§ **Supplied passage**:
:::
# Help Wanted



## jbwilcox (Jan 2, 2008)

Here is the deal:

I have grandkids coming in early June and they will want to run trains. I am having considerable problems with my track work at the present time and i do not seem to be able to get things running as they should.

So here is the offer:

I will pay three nights in the local Shelton Motel (It is quite nice) for any one who is willing to come down to my place to help me get my trackwork in order so trains will run reliably when the grandkids come.

We are going on vacation and will be gone until the 20th of May. 

So if you were willing to come, the weekend of 21 May or even over Memorial day would be ideal.

There are many things to see here besides my railroad, which I think you would find to be quite nice, except for the trackwork which as I have said, needs some expert help.

We are on the west side of the Sound. The Olympic National Park is only about 1-2 hours away. You could see the High Steel Bridge and the Vance Creek Bridge, some of the highest railroad bridges in the country. 

We are 30 minutes from Olympia and only about 2 hours from Mt Rainier National park.

Anyway, if you might be interested in helping some one drastically in need of help, please contact me by email.

Thanks,

John


----------



## Polaris1 (Jan 22, 2010)

John, I read your help story..... I think what everyone reading this needs to know...... are a lot of Details. What type of track do you use..... both size & Material: Brass or Al or SS or NI Silver. ??? Are the ties slip on? How many switches? & switch curvature? Is your track on dirt, gravel, plastic wood, or elevated? How many feet of Bad track do you need help on? What is your minimum radius in the Curves? What type engines do you run? What type of couplers & brand of couplers?? How long are your trains? What electrical power & control system do you use?? Do you have hills & grades in your layout?? Are derailments or car uncouplings the main issue?? I live in Wisconsin (2 miles from Lambeau Field)...... so I'm not going to Seattle. But some one offering Free help has to have a visual scope on the size & details of the Layout.... Like.... Would I have to revise a 100 footlayout in 3 days........ Dennis M


----------



## jbwilcox (Jan 2, 2008)
:::
§ **Problems and tasks**:
A) Answer these questions from the help-wanted thread:
(i) How many nights at the Shelton Motel does John offer to pay for?
(ii) Until what date will John be away on vacation?
(iii) Which landmark does Dennis M say he lives about 2 miles from?
B) Turn the paragraph of the help-wanted thread that begins "We are on the west side of the Sound" into a short bulleted list that keeps its main facts.
C) Write the next portion of the help-wanted thread, picking up after its final line.
The records have no connection to the help-wanted thread.

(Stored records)
:::
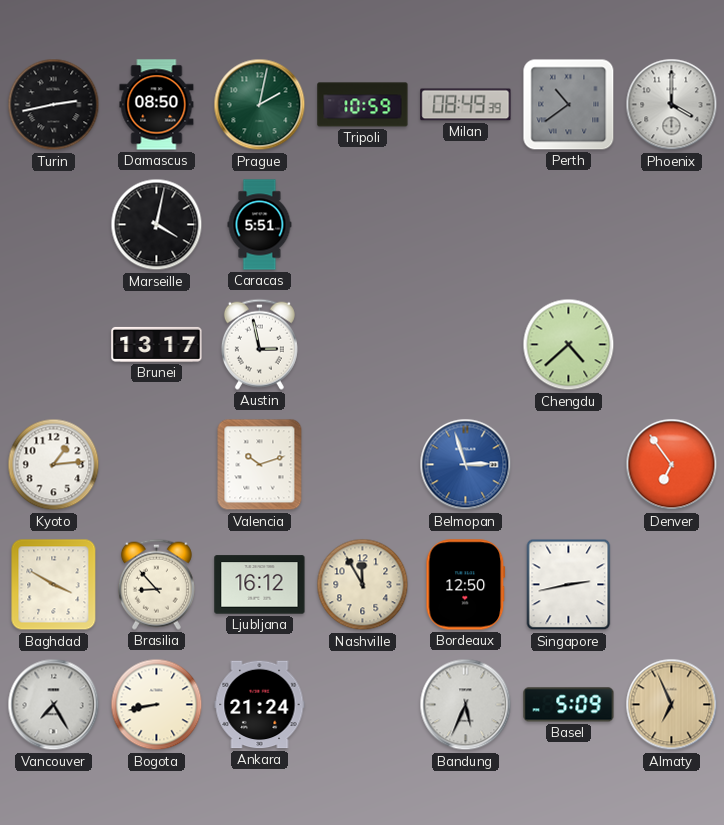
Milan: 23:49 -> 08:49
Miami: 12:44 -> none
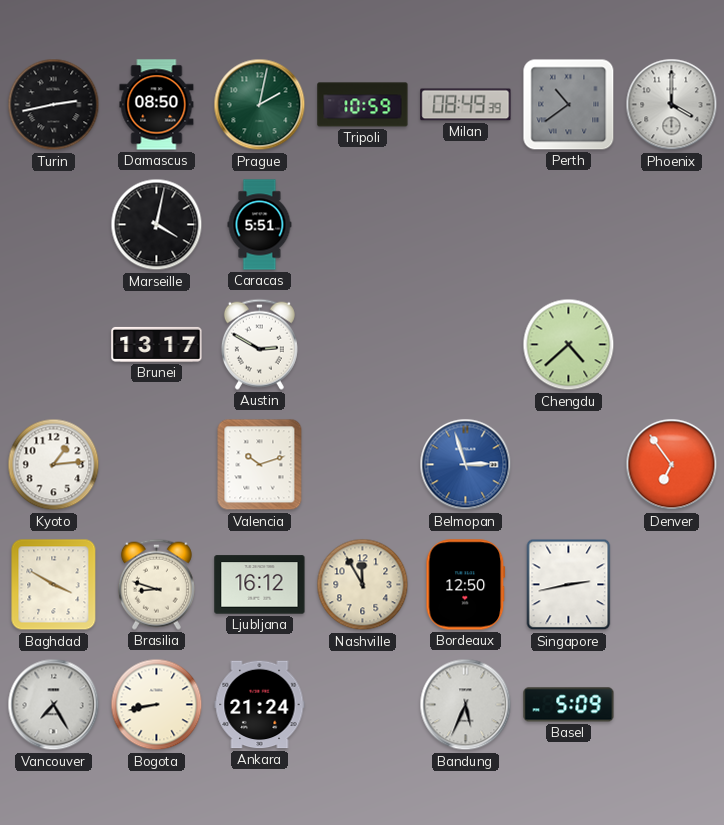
Austin: 2:58 -> 2:50
Brasilia: 8:53 -> 8:48
Almaty: 6:56 -> none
:::
§ **Results in order**:
A)
(i) Three nights
(ii) The 20th of May
(iii) Lambeau Field

B)
- Located on the west side of the Sound
- Olympic National Park is about 1–2 hours away
- The High Steel Bridge and the Vance Creek Bridge, among the highest railroad bridges in the country, are within reach

C)
I made this same offer last year but got no takers. I am serious about this. I am putting my pride aside and asking for help.

I am using Aristo 332 brass track with Aristo wide radius switches. My track is on the ground with ballast applied. My main problem is with the switches. I have not been able to get them to work reliably. The throw bar will not move the points and I get derailments on many of them. 

I am also switching to Kadee 830 couplers body mounted. I have converted about half of my cars but I still have a bunch to finish and will not have the time before the grandkids start showing up this summer.

I have 7 Bachmann engines all converted to sound and battery power.

If anyone takes me up on this offer, I would appreciate help converting my remaining cars to Kadees and work on the trackwork to make it more reliable. 

My railroad consists of about 300 feet of track, 25 switches, two ponds, two tunnels, 50 Alberta Spruce, a mixture of ground cover, some of which is doing quite well and some of which is not making it. 

Shelton is about 30 miles north of Olympia. We are close to Olympic National Park and the Pacific Ocean and the Puget Sound. There are many things to do here. The summers are very nice with temperatures usually in the 70's and not too much rain.

There is hiking, fishing, and several railroad sites to explore. We are relatively close to a great railroad in Elbe Washington.

Any takers can contact me by email.

Thanks,

John


----------



## Torby (Jan 2, 2008)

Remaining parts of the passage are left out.